# ECLIPSE 8V PREOUT CD PLAYER ?



## HydroCutlass86 (Mar 20, 2002)

I just got a old school Eclipse 5506 (model) it's the non powered one with 8V preouts and has a all copper casing...my question is will i need a good 4 channel amp to run all my high's that can handle the 8v preout? What would be good?
Thanks


here's pics of the unit...





















if anyone has a basket,trim and remote that would work for this model hit me up on a price


----------



## Sporty (Jan 26, 2006)

well, the preamp output on the HU is to match sensitivity with the amplifier... in other words, if you have (for example) 2V preamp outputs, the gain on your amplifier will be set a little higher then if you where to have 4V preamp outputs... 

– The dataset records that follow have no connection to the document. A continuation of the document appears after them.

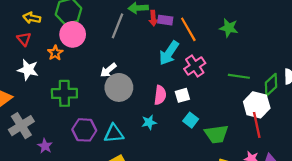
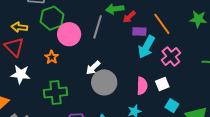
red arrow: (153, 18) -> (129, 17), turned 56
purple rectangle: (165, 20) -> (139, 32), moved
pink circle: (73, 34) -> (69, 34), moved
red triangle: (24, 39) -> (14, 47), size x1.5
orange star: (55, 53) -> (52, 57), moved

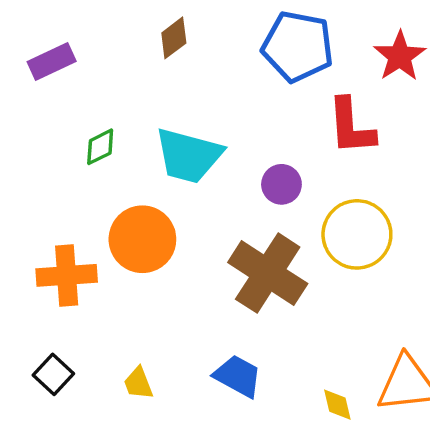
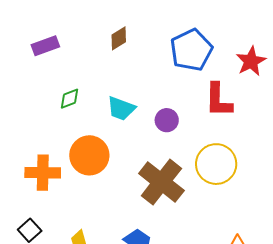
blue pentagon: (298, 46) -> (191, 50), turned 30
cyan trapezoid: (189, 156) -> (121, 109), size x0.7
purple circle: (281, 184) -> (167, 120), moved

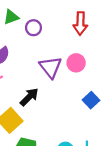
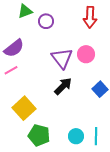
black arrow: (29, 97) -> (63, 86), moved

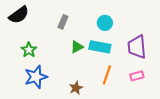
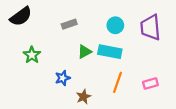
gray rectangle: (63, 22) -> (69, 24), turned 48
purple trapezoid: (137, 47) -> (150, 27), moved
blue star: (36, 77) -> (63, 78), moved, size x0.6

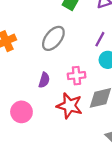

so being that you have 8V, im betting your going to have that gain set way low... (which isnt a big deal.. i personally dont buy HU's if they have a low, 2/3, voltage preamp output... but thats just me, not saying anythings terribly wrong with them)

as far as a basket, you can go the mile and make one yourself out of wood (mdf), and as far as trim and remote... good luck bro... if you haven't done a mad-man google search, now is the time...


----------



## Brahma Brian (Nov 17, 2004)

You WILL need an amp that can handle 8v pre-amp voltage, and if thats the MOST the amp can take, the gain will be all the way down...

None come to mind right now, but that will be a major deciding factor in your amp purchase...


----------



## texasound (Nov 19, 2005)

i have a newer version of the 8v eclispe the 8445 and i use the ea 4000 by eclispe on it. hope that helps


----------